* [Texto proporcionado]:
______________________________

Que si 5 cacicazgos y hoy 32 provincias, y un reguero de municipios que solo justifican cargos públicos. Un reguero de presidentes por todas partes: Presidente de la República, Presidente del Senado, Presidente de la Cámara de Diputados y así sucesivamente. Parecería que presidente es un vocablo que da prestigio. Jefes, los hay por donde quiera. Es lo que todo el mundo quiere ser.

Una isla y dos pueblos. Distintos en su lengua y sus costumbres, qué decir de sus creencias y ritos mágico-religiosos. Un pueblo que declara su independencia del otro y no de la colonia como otros pueblos del continente. Una revolución social que solo termina empobreciendo a quienes supuestamente reivindicaba. Una historia singular que nos genera de todo, en uno y otro lado. Ser pobre y negro, y de preferiblemente mujer haitiana, es el negocio del cual viven unos cuantos, nacionales y extranjeros.

Que si Osorio y sus devastaciones. Que si corsarios y piratas, de ayer y de hoy. Con razones diferentes, pero con la misma cultura de apropiarse de aquello que no les costó esfuerzo alguno, que no fuera el cómo alzarse con lo ajeno.

Sabios de todo tipo. Capaces de hablar de física y fusión nuclear como el que más sabe, como también de problemas económicos, de educación, de salud y seguridad social. Los hay de aquellos que ponen y disponen a través de un micrófono que les da poder de decir y maldecir. También éste parece ser un buen negocio.

______________________________

* [Datos por procesar]:
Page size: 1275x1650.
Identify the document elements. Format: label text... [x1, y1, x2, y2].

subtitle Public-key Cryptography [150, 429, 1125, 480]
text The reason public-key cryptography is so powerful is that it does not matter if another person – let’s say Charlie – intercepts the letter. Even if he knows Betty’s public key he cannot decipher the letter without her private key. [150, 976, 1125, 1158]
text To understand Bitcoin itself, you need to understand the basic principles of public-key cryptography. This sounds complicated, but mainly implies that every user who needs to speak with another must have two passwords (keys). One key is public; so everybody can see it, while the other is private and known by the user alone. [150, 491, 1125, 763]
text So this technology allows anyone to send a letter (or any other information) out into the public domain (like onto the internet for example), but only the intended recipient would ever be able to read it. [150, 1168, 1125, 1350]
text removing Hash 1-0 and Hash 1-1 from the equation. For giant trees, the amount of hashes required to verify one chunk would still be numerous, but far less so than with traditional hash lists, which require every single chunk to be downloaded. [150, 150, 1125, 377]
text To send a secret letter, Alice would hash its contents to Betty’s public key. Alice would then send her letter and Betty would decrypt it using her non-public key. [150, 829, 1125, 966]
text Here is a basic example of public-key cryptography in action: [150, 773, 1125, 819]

______________________________

* [Actividades propuestas]:
**1.** Vuelca en una lista JSON de cadenas el listado desde su primera línea hasta la que contiene "Identify the document", ambas incluidas, con una cadena por cada línea y sin las líneas en blanco.
**2.** Escribe la continuación del texto proporcionado a partir de su última oración.

* [Solucionario]:
**1.**
[
  "Page size: 1275x1650.",
  "Identify the document elements. Format: label text... [x1, y1, x2, y2]."
]

**2.**
Es un pueblo, que como decía Antonio Zaglul, baila hasta sus penas. Con una fuerte tendencia al pesimismo, y mucho más, al de quejarse por todo. De lo que sirve y no sirve. De lo que está ahí, y luego, deja de estar. No importa. El asunto es quejarse. Si hay “demasiada luz” y el recibo “me va a salir muy caro”, como si no la hay, y ya estoy harto.

Nos fuñimos porque nos descubrieron los españoles, aunque de eso hace más de 500 años. Igual da. Pero al mismo tiempo, con un sentimiento histórico de orfandad. Nos dejaron abandonados a nuestra suerte. Total, parece que las expectativas de la corona estaban muy por encima de lo que finalmente encontraron, y así, fuimos presa de todo tipo de malandrines que andaban por esos mundos y mares de dios, haciendo de las suyas.

La acumulación originaria no termina nunca. Siempre hay quienes necesitan más y para eso muchos se meten a políticos: hay que buscársela a como dé lugar. Hace tiempo alguien dijo que el 99% de los dominicanos (e imagino también que incluyó a las dominicanas) eran corruptos, ladrones. Él estaba en el 1%. Es una cultura, la de la corrupción, endémica. Pero, como todo en la vida, cada uno tiene su corrupto favorito. Más recientemente, en el Estudio Internacional de Educación Cívica y Ciudadanía, los estudiantes de 8º grado del Nivel Primario entendían, como de lo más normal, el tema de la corrupción. De eso se trata si se consigue un cargo público. ¡Qué esperanza! Más complicado aún, si de orden social se trata, la dictadura está justificada.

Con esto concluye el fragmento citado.